WHAT TO PRODUCE: Please go through everything from the first line down to the line containing "Der ca. 16.000", swap "BRADERIE" for "SOLDES" throughout, and write out those lines with nothing else altered.

DATA PROVIDED:
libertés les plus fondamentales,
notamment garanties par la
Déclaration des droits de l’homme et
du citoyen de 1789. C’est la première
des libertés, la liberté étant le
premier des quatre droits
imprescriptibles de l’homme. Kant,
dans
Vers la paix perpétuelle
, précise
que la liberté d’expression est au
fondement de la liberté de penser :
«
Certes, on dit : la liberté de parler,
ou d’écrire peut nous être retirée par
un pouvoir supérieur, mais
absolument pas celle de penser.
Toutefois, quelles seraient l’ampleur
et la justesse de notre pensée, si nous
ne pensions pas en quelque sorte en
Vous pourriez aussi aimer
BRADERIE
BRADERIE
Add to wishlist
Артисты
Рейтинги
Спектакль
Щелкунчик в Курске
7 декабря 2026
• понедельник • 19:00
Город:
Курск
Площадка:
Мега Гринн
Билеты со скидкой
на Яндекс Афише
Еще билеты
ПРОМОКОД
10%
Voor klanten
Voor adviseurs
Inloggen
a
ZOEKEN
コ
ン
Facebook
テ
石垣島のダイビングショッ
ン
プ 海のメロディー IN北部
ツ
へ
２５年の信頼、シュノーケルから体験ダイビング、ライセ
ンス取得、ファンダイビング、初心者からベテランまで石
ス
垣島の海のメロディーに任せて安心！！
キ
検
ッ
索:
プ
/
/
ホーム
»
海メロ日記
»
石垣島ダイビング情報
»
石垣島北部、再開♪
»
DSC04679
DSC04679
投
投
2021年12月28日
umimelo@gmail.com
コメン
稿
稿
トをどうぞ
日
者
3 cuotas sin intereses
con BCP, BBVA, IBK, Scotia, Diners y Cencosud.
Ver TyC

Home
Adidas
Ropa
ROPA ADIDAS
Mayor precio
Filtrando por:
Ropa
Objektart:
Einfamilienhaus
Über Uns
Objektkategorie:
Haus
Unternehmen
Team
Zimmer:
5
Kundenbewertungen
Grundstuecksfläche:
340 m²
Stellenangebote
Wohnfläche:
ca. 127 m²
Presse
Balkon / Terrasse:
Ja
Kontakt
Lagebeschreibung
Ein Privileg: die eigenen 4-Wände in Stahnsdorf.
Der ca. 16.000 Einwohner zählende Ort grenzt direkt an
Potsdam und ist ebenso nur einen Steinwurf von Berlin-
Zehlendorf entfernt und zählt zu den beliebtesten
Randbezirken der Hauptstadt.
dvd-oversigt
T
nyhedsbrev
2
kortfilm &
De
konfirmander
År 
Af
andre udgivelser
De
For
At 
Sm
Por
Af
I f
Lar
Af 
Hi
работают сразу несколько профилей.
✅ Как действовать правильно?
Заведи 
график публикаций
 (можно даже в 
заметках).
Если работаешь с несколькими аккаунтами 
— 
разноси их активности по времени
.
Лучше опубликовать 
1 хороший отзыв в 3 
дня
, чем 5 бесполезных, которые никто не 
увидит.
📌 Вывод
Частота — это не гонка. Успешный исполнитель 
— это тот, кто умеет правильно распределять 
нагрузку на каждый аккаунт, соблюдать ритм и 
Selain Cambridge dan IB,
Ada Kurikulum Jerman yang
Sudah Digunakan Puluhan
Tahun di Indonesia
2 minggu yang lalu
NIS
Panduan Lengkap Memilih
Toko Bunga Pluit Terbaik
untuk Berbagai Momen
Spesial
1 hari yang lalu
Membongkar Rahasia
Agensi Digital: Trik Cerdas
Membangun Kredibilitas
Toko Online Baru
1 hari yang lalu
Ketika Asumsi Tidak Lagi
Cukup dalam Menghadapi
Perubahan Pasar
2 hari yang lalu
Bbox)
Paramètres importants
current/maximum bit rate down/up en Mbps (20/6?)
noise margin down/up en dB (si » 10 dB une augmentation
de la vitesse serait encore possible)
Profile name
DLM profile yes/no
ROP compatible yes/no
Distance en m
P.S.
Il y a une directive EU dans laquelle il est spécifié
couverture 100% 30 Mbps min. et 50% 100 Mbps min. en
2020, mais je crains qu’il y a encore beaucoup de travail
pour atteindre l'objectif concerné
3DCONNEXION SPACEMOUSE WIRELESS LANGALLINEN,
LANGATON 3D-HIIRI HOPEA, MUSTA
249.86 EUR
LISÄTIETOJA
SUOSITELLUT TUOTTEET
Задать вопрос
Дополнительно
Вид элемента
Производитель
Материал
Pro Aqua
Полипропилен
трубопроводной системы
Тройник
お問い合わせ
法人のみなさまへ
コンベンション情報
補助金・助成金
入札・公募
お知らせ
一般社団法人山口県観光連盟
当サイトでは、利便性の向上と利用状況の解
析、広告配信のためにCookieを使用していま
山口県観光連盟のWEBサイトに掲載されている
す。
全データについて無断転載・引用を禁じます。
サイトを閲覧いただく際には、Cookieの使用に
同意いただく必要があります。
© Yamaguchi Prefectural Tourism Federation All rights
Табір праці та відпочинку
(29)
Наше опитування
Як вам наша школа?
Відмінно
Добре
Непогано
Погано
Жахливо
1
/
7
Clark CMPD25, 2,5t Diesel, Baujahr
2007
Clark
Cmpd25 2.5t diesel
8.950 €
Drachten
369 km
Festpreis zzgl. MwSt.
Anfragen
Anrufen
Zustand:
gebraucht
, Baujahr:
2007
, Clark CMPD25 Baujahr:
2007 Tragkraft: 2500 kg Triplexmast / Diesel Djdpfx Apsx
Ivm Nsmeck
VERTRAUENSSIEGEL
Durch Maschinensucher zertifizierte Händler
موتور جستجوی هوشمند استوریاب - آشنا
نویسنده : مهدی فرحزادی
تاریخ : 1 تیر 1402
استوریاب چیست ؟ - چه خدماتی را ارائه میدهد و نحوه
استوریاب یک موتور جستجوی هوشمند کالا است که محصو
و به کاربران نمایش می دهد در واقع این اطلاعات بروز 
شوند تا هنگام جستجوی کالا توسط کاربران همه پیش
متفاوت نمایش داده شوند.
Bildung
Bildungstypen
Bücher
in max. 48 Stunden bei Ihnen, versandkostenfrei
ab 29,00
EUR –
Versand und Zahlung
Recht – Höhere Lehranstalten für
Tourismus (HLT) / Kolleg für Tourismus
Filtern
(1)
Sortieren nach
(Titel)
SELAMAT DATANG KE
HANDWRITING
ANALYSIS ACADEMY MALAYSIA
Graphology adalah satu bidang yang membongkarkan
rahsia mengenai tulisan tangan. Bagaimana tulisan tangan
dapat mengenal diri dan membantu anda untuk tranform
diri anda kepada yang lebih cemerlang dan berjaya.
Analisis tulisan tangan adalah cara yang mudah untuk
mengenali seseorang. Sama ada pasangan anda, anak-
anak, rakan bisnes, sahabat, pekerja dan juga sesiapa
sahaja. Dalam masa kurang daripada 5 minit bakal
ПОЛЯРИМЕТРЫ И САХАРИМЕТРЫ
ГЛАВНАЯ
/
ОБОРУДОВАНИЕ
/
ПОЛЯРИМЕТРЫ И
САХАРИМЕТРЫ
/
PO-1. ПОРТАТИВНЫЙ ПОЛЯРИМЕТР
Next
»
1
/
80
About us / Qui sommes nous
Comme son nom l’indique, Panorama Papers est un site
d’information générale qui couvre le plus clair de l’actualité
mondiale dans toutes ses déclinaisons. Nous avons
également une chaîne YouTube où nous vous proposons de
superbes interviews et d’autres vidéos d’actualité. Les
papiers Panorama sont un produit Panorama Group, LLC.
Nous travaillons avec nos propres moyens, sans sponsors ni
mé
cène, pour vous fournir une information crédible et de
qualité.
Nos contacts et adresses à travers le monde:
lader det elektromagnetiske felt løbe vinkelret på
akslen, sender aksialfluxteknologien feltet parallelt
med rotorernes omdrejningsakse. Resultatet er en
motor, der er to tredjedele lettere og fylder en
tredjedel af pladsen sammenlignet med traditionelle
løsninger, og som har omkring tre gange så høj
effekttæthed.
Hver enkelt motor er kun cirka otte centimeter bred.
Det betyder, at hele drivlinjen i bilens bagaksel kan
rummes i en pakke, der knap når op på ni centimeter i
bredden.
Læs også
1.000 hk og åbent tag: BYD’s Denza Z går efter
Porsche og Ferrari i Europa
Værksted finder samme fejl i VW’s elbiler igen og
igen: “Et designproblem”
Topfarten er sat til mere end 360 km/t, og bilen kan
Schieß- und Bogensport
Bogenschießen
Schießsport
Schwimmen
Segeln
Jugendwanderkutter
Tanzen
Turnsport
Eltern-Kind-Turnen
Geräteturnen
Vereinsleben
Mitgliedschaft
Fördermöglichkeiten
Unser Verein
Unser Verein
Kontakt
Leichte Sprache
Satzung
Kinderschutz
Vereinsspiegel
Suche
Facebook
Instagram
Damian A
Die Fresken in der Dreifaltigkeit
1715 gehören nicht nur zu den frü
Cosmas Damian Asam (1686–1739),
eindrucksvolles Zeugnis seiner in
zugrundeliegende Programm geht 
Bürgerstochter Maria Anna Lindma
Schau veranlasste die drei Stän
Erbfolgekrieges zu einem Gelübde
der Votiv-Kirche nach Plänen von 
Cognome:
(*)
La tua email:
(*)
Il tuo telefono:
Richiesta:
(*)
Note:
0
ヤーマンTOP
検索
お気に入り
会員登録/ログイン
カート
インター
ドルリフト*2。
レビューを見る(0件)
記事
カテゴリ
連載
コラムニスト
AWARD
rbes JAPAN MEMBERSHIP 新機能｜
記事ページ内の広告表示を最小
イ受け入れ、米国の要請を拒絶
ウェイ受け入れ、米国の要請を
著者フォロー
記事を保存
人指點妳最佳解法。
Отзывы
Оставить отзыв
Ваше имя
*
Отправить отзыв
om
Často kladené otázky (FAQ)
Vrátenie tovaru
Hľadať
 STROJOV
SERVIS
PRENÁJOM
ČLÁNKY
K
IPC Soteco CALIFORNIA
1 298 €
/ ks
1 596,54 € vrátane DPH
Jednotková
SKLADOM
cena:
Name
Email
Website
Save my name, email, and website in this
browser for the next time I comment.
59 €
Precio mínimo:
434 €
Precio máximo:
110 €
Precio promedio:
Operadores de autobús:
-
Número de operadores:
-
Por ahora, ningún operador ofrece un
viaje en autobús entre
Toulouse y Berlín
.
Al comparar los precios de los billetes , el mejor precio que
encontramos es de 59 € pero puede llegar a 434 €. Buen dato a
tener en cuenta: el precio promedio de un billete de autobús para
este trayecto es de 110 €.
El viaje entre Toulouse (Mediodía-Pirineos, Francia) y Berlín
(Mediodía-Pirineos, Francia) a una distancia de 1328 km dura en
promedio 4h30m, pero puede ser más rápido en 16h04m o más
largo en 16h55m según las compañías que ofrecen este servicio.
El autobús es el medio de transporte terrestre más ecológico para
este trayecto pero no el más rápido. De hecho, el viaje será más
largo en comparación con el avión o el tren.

ANSWER FOR THIS EXERCISE:
libertés les plus fondamentales,
notamment garanties par la
Déclaration des droits de l’homme et
du citoyen de 1789. C’est la première
des libertés, la liberté étant le
premier des quatre droits
imprescriptibles de l’homme. Kant,
dans
Vers la paix perpétuelle
, précise
que la liberté d’expression est au
fondement de la liberté de penser :
«
Certes, on dit : la liberté de parler,
ou d’écrire peut nous être retirée par
un pouvoir supérieur, mais
absolument pas celle de penser.
Toutefois, quelles seraient l’ampleur
et la justesse de notre pensée, si nous
ne pensions pas en quelque sorte en
Vous pourriez aussi aimer
SOLDES
SOLDES
Add to wishlist
Артисты
Рейтинги
Спектакль
Щелкунчик в Курске
7 декабря 2026
• понедельник • 19:00
Город:
Курск
Площадка:
Мега Гринн
Билеты со скидкой
на Яндекс Афише
Еще билеты
ПРОМОКОД
10%
Voor klanten
Voor adviseurs
Inloggen
a
ZOEKEN
コ
ン
Facebook
テ
石垣島のダイビングショッ
ン
プ 海のメロディー IN北部
ツ
へ
２５年の信頼、シュノーケルから体験ダイビング、ライセ
ンス取得、ファンダイビング、初心者からベテランまで石
ス
垣島の海のメロディーに任せて安心！！
キ
検
ッ
索:
プ
/
/
ホーム
»
海メロ日記
»
石垣島ダイビング情報
»
石垣島北部、再開♪
»
DSC04679
DSC04679
投
投
2021年12月28日
umimelo@gmail.com
コメン
稿
稿
トをどうぞ
日
者
3 cuotas sin intereses
con BCP, BBVA, IBK, Scotia, Diners y Cencosud.
Ver TyC

Home
Adidas
Ropa
ROPA ADIDAS
Mayor precio
Filtrando por:
Ropa
Objektart:
Einfamilienhaus
Über Uns
Objektkategorie:
Haus
Unternehmen
Team
Zimmer:
5
Kundenbewertungen
Grundstuecksfläche:
340 m²
Stellenangebote
Wohnfläche:
ca. 127 m²
Presse
Balkon / Terrasse:
Ja
Kontakt
Lagebeschreibung
Ein Privileg: die eigenen 4-Wände in Stahnsdorf.
Der ca. 16.000 Einwohner zählende Ort grenzt direkt an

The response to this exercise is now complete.